::: Document text

Five years have elapsed since the translocation of a population of the dingy skipper Erynnis tages was completed at Summit Colliery in Kirkby-in-Ashfield, Nottinghamshire.
Monitoring has indicated that the project has succeeded way beyond expectations and has provided the population with a long-term future in the local area and numbers are such that expansion into new habitats beyond the existing range will very likely occur in the future.
Following demolition of the Summit headstock and colliery infrastructure, the site was left untouched for many years and in that time the botanical and invertebrate interest had developed sufficiently to meet the criteria to be designated as a Local Wildlife Site. The designation of the site created a problem, because the site was previously allocated by the local authority, following the demolition, as employment land. Following cessation of coal mining, the site was returned to Welbeck Estates who were seeking to re-develop the site to provide employment opportunities in the local area.
Survey of the site in support of a planning application, confirmed the botanical interest of the site with a variety of grassland species including common spotted orchid Dactylorhiza fuchsii and bee orchid Ophrys apifera. Invertebrates surveys revealed the presence of a range of butterfly species including a small population of dingy skipper, which is uncommon in Nottinghamshire. Consultees including Nottinghamshire Wildlife Trust (NWT) objected to the development, because of the site’s designation and the potential impact on biodiversity.

::::::

§ **Using the information**
A: Translate this sentence from the text on the Summit Colliery dingy skipper project into Spanish: "Following cessation of coal mining, the site was returned to Welbeck Estates who were seeking to re-develop the site to provide employment opportunities in the local area."
B: Carry on the account of the dingy skipper translocation at Summit Colliery, picking up after its final sentence.
The records on this page come from a different source than the text.

::: Data extracts

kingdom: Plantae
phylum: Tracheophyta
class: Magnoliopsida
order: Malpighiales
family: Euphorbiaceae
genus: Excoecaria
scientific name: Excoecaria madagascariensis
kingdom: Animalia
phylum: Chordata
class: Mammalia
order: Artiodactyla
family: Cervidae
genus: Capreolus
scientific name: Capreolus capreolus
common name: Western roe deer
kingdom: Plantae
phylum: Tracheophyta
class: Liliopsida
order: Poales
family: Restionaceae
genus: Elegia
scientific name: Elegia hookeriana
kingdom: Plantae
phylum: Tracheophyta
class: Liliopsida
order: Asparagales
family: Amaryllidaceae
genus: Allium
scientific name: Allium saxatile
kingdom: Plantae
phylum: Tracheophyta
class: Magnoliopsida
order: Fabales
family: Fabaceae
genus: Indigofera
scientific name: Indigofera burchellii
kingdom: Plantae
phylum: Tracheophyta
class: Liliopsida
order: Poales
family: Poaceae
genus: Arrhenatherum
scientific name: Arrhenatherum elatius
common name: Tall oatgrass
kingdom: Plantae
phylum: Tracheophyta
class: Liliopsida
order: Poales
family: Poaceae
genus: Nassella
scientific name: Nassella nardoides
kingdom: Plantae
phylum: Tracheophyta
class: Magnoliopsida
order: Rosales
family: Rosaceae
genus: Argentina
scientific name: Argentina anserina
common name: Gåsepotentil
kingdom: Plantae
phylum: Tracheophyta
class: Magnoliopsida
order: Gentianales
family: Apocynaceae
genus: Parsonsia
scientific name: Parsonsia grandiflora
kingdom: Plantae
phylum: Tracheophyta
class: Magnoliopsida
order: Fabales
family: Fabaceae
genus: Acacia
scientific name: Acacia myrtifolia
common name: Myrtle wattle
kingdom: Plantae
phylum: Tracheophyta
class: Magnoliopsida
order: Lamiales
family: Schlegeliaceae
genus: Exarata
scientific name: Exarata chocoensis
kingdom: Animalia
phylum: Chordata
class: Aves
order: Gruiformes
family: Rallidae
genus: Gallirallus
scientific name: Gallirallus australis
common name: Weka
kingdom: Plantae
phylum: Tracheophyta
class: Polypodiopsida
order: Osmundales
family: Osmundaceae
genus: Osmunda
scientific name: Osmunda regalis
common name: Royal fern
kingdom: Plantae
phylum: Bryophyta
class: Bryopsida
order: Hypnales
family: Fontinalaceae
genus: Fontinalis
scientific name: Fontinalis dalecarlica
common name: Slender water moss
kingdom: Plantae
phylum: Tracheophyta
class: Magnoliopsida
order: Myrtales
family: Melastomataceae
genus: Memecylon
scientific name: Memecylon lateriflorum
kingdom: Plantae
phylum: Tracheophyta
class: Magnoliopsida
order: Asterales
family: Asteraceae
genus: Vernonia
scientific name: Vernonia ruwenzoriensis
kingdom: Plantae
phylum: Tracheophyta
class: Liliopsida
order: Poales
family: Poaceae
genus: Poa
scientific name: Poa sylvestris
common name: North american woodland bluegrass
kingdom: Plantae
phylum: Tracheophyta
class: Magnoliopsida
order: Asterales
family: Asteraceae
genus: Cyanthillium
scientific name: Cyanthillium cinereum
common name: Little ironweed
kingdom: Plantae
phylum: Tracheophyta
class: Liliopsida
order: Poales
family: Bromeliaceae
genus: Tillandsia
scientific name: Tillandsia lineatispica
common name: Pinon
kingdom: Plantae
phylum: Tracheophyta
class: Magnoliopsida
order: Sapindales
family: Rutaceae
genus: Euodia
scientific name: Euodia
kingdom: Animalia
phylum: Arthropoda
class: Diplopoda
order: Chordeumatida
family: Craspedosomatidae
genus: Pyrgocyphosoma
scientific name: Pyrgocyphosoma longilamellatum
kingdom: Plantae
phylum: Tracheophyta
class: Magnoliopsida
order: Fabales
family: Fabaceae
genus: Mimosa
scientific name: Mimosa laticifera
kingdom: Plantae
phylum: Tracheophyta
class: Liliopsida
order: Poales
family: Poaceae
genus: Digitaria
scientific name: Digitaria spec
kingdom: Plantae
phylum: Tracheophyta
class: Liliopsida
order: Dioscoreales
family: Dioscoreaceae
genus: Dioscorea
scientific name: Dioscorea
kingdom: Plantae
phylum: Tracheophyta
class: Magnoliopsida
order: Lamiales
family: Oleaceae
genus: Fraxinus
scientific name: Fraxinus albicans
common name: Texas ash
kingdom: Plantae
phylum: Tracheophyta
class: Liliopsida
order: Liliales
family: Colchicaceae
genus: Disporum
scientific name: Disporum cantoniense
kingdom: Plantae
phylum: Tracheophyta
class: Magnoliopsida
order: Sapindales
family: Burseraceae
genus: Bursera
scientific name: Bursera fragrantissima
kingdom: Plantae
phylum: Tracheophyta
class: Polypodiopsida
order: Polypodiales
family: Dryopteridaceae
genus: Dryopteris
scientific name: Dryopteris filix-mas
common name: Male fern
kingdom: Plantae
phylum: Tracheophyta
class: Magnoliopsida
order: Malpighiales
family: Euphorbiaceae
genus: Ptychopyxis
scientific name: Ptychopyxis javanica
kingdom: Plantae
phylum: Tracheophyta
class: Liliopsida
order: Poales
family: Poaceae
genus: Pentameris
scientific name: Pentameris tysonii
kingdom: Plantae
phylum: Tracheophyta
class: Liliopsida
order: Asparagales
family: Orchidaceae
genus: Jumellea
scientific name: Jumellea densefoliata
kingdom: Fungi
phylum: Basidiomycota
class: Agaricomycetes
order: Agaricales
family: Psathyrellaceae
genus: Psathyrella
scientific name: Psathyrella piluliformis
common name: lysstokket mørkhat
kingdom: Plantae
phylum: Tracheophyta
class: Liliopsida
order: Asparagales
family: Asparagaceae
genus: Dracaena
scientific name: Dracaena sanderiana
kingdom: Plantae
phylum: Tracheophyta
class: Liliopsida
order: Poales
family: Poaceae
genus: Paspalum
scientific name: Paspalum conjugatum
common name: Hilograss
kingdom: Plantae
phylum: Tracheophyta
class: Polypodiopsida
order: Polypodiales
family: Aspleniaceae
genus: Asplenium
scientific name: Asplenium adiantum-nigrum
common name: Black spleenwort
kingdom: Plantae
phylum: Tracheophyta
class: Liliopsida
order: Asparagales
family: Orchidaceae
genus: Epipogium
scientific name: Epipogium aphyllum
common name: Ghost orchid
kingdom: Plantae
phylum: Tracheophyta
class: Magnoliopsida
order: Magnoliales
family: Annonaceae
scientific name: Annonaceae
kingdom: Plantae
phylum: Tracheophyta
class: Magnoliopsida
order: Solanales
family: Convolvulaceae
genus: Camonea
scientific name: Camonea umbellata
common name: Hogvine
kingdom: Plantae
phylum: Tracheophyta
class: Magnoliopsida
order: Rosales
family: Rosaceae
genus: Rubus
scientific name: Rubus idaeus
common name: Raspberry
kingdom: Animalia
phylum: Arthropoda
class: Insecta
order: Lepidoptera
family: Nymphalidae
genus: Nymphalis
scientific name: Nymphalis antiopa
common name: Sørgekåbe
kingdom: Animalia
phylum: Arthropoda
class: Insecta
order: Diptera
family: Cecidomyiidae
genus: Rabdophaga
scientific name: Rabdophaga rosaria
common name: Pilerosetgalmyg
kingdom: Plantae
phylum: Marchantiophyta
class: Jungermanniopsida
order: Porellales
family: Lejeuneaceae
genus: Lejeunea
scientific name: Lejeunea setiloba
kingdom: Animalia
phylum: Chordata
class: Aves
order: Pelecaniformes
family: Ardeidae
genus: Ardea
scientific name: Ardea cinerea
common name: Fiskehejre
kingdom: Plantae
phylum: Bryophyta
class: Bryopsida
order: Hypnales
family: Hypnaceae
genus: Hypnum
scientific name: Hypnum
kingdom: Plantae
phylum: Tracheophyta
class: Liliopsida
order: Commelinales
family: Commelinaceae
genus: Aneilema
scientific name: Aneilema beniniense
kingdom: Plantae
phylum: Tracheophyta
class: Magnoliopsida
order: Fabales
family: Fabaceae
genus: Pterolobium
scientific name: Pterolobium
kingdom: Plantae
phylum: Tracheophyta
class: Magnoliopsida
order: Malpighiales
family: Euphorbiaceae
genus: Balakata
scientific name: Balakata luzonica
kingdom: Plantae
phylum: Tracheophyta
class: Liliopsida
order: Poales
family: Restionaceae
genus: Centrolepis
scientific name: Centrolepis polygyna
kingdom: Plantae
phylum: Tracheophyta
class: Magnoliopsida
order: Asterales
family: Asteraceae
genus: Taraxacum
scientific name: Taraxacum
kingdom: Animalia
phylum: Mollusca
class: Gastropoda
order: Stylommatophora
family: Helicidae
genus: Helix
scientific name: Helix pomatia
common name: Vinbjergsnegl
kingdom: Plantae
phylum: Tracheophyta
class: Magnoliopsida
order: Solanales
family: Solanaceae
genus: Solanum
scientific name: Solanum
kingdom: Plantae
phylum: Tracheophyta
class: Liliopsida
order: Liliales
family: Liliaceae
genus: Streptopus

::::::

§ **Responses to the tasks**
A: Tras el cese de la minería del carbón, el emplazamiento fue devuelto a Welbeck Estates, que buscaba reurbanizarlo para ofrecer oportunidades de empleo en la zona.

B:
Baker Consultants were commissioned by Welbeck Estates to negotiate with the relevant stakeholders such as NWT to resolve the issue and to provide a long-term sustainable solution that would protect botanical diversity, maintain the conservation status of dingy skipper and enable re-development of the site.
The solution was based on the premise that not all of the site was of botanical and/or invertebrate interest and alternative land with low ecological value was available in the local area to modify and create bespoke habitat for butterflies and plants. Detailed method statements were prepared and the consultees were satisfied that the solution was sustainable and compliant with local and national planning policies for biodiversity.
Baker Consultants in-house ecologists had the necessary expertise to prepare land to create species-rich grasslands within the Summit Colliery site and on a nearby former colliery spoil tip, which had been part-cleared of immature plantation woodland (a mix of Swedish whitebeam Sorbus intermedia , Scots pine Pinus sylvestris and grey alder Alnus incana). The grasslands were created using translocated materials including orchid-rich turf with the remaining areas being hydro-seeded with a grassland seed-mix containing larval and adult food plants for the butterfly species recorded on the site.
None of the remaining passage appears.